The secret to sustainable desire in a long-term relationship
Last Update : June 28, 2017
There’s always been the debate about the durability of things in love. Can love last forever? Is desire sustainable in a long-term relationship?
Esther Perel, a professional in relationships, explained in a Ted Talk the secret for long-term desire.
If falling in love is relatively easy, and the honeymoon phase is described as one of the most intense and most passionate of a relationship, what happens afters years of relationship?
What happens when love grows and adapts and the routine starts to sink in… and desire becomes less and less present?

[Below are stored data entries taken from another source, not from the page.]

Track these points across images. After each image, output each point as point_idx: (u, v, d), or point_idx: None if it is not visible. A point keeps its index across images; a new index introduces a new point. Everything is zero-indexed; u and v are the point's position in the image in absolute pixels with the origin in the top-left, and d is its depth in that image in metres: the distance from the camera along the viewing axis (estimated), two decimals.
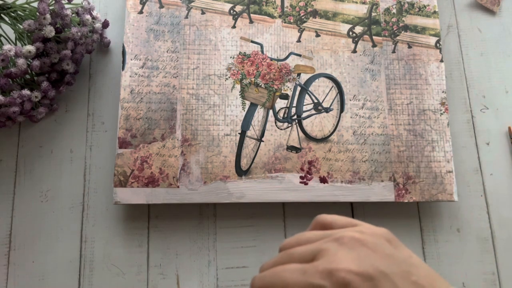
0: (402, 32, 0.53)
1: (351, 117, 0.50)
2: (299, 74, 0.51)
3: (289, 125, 0.49)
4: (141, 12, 0.51)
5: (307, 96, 0.50)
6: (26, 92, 0.45)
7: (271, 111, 0.50)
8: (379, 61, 0.52)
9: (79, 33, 0.46)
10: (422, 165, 0.49)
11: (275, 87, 0.50)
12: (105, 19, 0.52)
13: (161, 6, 0.51)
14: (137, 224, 0.49)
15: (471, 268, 0.49)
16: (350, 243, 0.26)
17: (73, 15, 0.48)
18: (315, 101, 0.50)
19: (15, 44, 0.47)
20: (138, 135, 0.48)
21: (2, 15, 0.46)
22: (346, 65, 0.51)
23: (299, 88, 0.50)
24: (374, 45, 0.52)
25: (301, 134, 0.49)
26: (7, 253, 0.47)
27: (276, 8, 0.52)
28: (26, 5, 0.46)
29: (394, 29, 0.53)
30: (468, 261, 0.49)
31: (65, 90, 0.50)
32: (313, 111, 0.50)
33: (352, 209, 0.50)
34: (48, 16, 0.43)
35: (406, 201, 0.48)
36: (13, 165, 0.50)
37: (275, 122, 0.49)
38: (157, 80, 0.49)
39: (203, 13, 0.51)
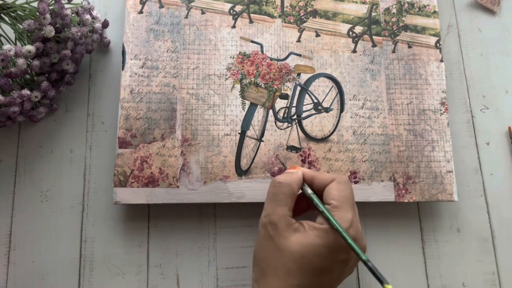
0: (402, 32, 0.53)
1: (351, 117, 0.50)
2: (299, 74, 0.51)
3: (289, 125, 0.49)
4: (141, 12, 0.51)
5: (307, 96, 0.50)
6: (26, 92, 0.45)
7: (271, 111, 0.50)
8: (379, 61, 0.52)
9: (79, 33, 0.46)
10: (422, 165, 0.49)
11: (275, 87, 0.50)
12: (105, 19, 0.52)
13: (161, 6, 0.51)
14: (137, 224, 0.49)
15: (471, 268, 0.49)
16: None
17: (73, 15, 0.48)
18: (315, 101, 0.50)
19: (15, 44, 0.47)
20: (138, 135, 0.48)
21: (2, 15, 0.46)
22: (346, 65, 0.51)
23: (299, 88, 0.50)
24: (374, 45, 0.52)
25: (301, 134, 0.49)
26: (7, 253, 0.47)
27: (276, 8, 0.52)
28: (26, 5, 0.46)
29: (394, 29, 0.53)
30: (468, 261, 0.49)
31: (65, 90, 0.51)
32: (313, 111, 0.50)
33: None
34: (48, 16, 0.43)
35: (406, 201, 0.48)
36: (13, 165, 0.50)
37: (275, 122, 0.49)
38: (157, 80, 0.49)
39: (203, 13, 0.51)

The Dilemmas in Modern Love
When you are in a long-term relationship it means that in most of the cases, you spend every single day with you partner. You create a routine together, you share your routine…
Routines can be very nice, a great way to organize your days and sharing a routine can indeed be a very romantic thing.

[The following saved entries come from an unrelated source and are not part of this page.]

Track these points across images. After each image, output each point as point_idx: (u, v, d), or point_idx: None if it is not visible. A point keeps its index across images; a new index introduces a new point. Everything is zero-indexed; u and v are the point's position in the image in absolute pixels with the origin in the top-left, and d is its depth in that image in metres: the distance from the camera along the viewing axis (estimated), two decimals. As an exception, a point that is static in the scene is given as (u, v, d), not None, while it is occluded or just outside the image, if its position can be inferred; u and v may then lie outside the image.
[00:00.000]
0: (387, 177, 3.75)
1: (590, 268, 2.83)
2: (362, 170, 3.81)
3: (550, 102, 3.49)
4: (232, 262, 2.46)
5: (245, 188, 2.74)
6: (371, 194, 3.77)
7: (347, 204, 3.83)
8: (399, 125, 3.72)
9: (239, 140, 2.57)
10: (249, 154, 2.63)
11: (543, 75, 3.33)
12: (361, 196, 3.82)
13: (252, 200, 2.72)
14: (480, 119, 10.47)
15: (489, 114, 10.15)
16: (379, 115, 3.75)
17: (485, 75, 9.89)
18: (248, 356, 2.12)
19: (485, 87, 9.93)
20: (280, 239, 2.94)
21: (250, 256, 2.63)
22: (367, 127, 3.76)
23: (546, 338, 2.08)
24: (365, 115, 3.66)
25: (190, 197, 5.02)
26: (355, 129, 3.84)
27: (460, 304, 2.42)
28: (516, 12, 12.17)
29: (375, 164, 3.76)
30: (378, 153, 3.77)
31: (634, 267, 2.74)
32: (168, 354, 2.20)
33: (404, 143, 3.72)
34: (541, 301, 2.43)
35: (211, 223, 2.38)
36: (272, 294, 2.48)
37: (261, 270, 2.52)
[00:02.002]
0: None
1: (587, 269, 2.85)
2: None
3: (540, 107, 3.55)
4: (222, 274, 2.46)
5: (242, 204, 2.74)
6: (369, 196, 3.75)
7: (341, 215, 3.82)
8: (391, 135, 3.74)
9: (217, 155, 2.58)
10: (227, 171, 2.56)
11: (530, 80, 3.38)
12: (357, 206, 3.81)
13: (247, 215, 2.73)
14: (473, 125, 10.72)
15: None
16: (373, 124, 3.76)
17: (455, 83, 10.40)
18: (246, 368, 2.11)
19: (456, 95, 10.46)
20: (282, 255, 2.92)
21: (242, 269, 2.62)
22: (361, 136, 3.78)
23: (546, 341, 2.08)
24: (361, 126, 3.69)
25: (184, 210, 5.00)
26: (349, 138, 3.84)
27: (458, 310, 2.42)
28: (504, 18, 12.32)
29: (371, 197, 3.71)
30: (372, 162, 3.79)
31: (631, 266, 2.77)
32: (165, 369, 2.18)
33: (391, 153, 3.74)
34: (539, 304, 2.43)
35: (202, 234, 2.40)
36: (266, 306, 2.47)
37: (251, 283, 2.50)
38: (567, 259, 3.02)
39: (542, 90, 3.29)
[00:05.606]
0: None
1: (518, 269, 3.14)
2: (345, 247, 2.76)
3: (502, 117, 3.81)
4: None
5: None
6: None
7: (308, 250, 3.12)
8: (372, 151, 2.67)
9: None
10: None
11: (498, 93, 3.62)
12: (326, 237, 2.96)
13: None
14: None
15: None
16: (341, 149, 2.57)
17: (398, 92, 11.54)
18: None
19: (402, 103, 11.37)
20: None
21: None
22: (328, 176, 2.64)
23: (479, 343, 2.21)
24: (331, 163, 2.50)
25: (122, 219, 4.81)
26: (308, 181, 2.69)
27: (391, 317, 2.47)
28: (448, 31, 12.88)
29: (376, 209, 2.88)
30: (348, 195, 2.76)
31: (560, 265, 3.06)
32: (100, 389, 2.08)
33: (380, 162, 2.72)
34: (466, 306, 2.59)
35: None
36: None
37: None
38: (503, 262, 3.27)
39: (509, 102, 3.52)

The romantic act of knowing that your lover will be home when you’ll get home after a long day, the romance behind meeting every Tuesday to go to the supermarket together…
However, the problem of routine in couples is that it tends to leave little room for surprises, for adventures, for attraction…

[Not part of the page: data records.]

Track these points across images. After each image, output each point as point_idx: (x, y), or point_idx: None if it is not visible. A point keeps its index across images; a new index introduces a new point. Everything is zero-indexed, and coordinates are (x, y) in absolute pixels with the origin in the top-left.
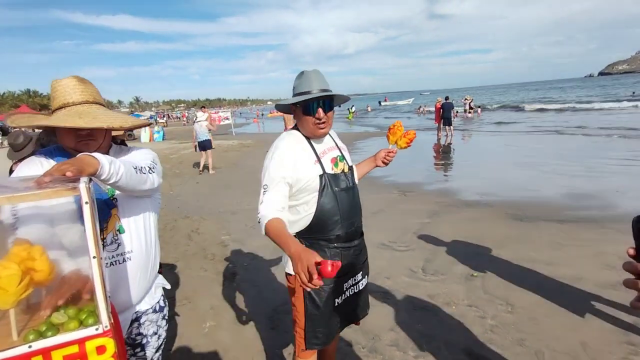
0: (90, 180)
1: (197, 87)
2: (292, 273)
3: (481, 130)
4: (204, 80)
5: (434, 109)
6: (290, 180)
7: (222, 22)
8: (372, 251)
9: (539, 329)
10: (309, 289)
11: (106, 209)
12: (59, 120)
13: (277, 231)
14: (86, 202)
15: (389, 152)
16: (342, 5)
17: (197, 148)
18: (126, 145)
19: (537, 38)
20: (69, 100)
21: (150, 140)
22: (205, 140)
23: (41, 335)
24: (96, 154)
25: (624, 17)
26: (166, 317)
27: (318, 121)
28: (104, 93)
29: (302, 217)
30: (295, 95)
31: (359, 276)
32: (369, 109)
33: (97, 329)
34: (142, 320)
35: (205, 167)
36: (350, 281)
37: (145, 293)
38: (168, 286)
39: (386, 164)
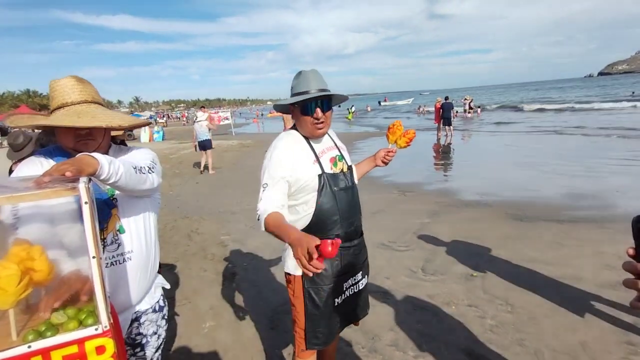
0: (90, 180)
1: (197, 87)
2: (292, 273)
3: (481, 130)
4: (204, 80)
5: (433, 109)
6: (289, 179)
7: (222, 22)
8: (371, 251)
9: (538, 329)
10: (310, 274)
11: (106, 209)
12: (58, 119)
13: (276, 222)
14: (85, 202)
15: (389, 151)
16: (342, 5)
17: (197, 148)
18: (126, 145)
19: (537, 38)
20: (67, 100)
21: (150, 140)
22: (206, 140)
23: (40, 335)
24: (95, 154)
25: (624, 17)
26: (166, 317)
27: (316, 121)
28: (104, 93)
29: (301, 216)
30: (293, 95)
31: (359, 276)
32: (369, 109)
33: (96, 329)
34: (142, 320)
35: (206, 167)
36: (350, 281)
37: (145, 293)
38: (167, 286)
39: (386, 163)
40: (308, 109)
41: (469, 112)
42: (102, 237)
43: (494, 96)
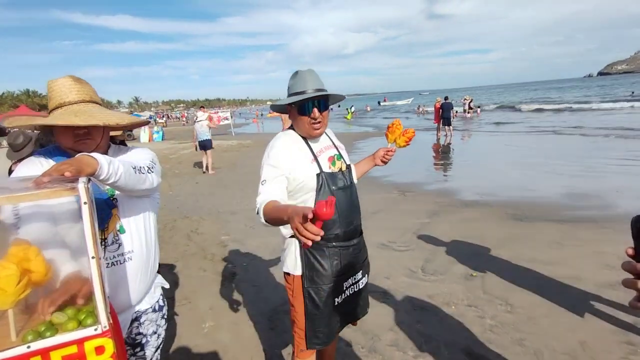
0: (89, 180)
1: (196, 87)
2: (291, 272)
3: (480, 130)
4: (204, 80)
5: (433, 109)
6: (288, 176)
7: (222, 22)
8: (371, 251)
9: (538, 329)
10: (309, 242)
11: (107, 209)
12: (55, 118)
13: (273, 206)
14: (85, 203)
15: (388, 150)
16: (342, 5)
17: (198, 148)
18: (126, 145)
19: (537, 38)
20: (65, 100)
21: (149, 141)
22: (206, 140)
23: (40, 335)
24: (95, 154)
25: (624, 17)
26: (165, 317)
27: (313, 121)
28: (104, 93)
29: None
30: (290, 95)
31: (359, 275)
32: (368, 108)
33: (95, 330)
34: (142, 320)
35: (206, 166)
36: (350, 280)
37: (145, 293)
38: (167, 285)
39: (385, 162)
40: (305, 109)
41: (468, 112)
42: (103, 237)
43: (493, 96)
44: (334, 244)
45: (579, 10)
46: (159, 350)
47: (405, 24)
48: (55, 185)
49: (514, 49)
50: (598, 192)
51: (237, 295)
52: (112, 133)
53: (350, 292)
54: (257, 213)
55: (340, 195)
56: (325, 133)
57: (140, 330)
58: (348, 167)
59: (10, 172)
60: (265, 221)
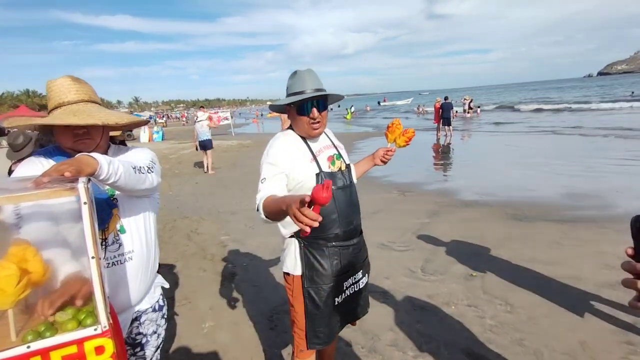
0: (89, 180)
1: (196, 87)
2: (291, 272)
3: (480, 130)
4: (204, 80)
5: (432, 109)
6: (288, 173)
7: (222, 22)
8: (371, 251)
9: (538, 329)
10: (308, 229)
11: (108, 209)
12: (54, 118)
13: (271, 200)
14: (85, 203)
15: (388, 150)
16: (342, 5)
17: (198, 148)
18: (126, 145)
19: (536, 38)
20: (64, 100)
21: (149, 141)
22: (206, 139)
23: (40, 335)
24: (95, 154)
25: (623, 17)
26: (165, 316)
27: (313, 121)
28: (103, 93)
29: None
30: (289, 95)
31: (359, 275)
32: (368, 108)
33: (95, 330)
34: (142, 320)
35: (206, 166)
36: (350, 280)
37: (146, 293)
38: (167, 285)
39: (384, 162)
40: (304, 109)
41: (468, 112)
42: (104, 237)
43: (493, 96)
44: (333, 243)
45: (579, 10)
46: (159, 350)
47: (405, 24)
48: (55, 185)
49: (514, 49)
50: (598, 192)
51: (237, 295)
52: (111, 133)
53: (351, 292)
54: (257, 210)
55: (340, 195)
56: (324, 133)
57: (141, 330)
58: (347, 166)
59: (10, 172)
60: (266, 217)
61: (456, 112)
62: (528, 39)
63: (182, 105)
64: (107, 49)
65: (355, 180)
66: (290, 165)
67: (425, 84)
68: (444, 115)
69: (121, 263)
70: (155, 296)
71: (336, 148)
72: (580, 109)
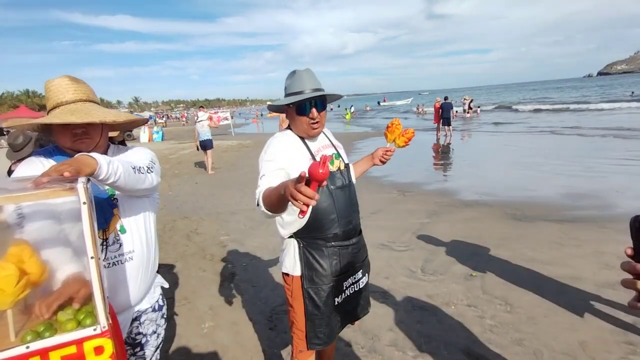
0: (89, 180)
1: (196, 88)
2: (290, 273)
3: (480, 130)
4: (203, 80)
5: (432, 109)
6: (287, 170)
7: (221, 22)
8: (370, 251)
9: (537, 329)
10: (305, 208)
11: (109, 208)
12: (52, 117)
13: (270, 190)
14: (84, 203)
15: (387, 150)
16: (341, 6)
17: (199, 148)
18: (125, 145)
19: (536, 38)
20: (62, 100)
21: (149, 141)
22: (207, 139)
23: (39, 335)
24: (94, 154)
25: (623, 17)
26: (165, 316)
27: (312, 121)
28: (103, 93)
29: None
30: (287, 95)
31: (359, 274)
32: (368, 109)
33: (95, 330)
34: (142, 320)
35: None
36: (350, 280)
37: (146, 293)
38: (166, 285)
39: (383, 162)
40: (303, 109)
41: (468, 112)
42: (105, 237)
43: (492, 96)
44: (332, 243)
45: (579, 10)
46: (158, 350)
47: (404, 24)
48: (55, 186)
49: (514, 49)
50: (597, 192)
51: (236, 296)
52: (110, 134)
53: (351, 292)
54: (258, 205)
55: (339, 195)
56: (323, 132)
57: (140, 330)
58: (346, 166)
59: (10, 172)
60: (267, 209)
61: (456, 112)
62: (528, 39)
63: (182, 105)
64: (107, 49)
65: (354, 180)
66: (289, 164)
67: (425, 84)
68: (443, 115)
69: (122, 263)
70: (155, 296)
71: (335, 147)
72: (580, 109)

As Perle says, « attraction requires distance » and that’s exactly the distance you don’t get when you live your routine in a couple.
The problem is a Perle mentions « the dilemmas in modern love », we want a transcendental experience in love, we want it all. The security, the safety, the dependability together with « the novelty, the mystery, the adventure, the risk, the unexpected ».
We are living in individualistic societies, and as such « desire has become a centered-concept » in our societies. Whereas love is supposed to cover every single aspect of your life, desire is meant to surprise, break the routine, fuel your love.
The result? As Perle claims, « romanticism has entered in a crisis of desire ».
In which case, are all long-term relationship damned to the loss of desire?
Can desire be reconquered?
The mystery of long-term desire
According to Perle who interviewed couples around the subject, people tend to find their partner the most attractive when they see them as a « self-sustained entity, as a solid whole ». If routine unites, for Desire to happen separation is needed.
Not even a good intimacy guarantees desire… desire « requires a crossing over », it requires to ” create space the one we love” and you.
The mystery of desire lies in the transgression that makes desire so important.
What’re the different feelings you have when you love someone and when you desire someone?
Desire is « an expression of our individuality » while love is the opposite. How to reconcile both needs in a relationship?
According to Perle, a relationship that manages to reconcile both needs becomes what’s called a Passionate Marriage, a relationship that within the routine can give transcendence and mystery, a long-term relationship that knows how to survive between love and desire.
Most importantly, if Desire is an expression of our individuality, it is exactly the individuality of your partner that becomes attractive.
That’s exactly the secret of desire that most couple experience when they’re away from each other: desire needs space, it needs a « bridge to cross »… Desire is seeing from the distance how radiant and confident your partner is in a given moment… desire is never lost, it just needs to be looked at from a different perspective.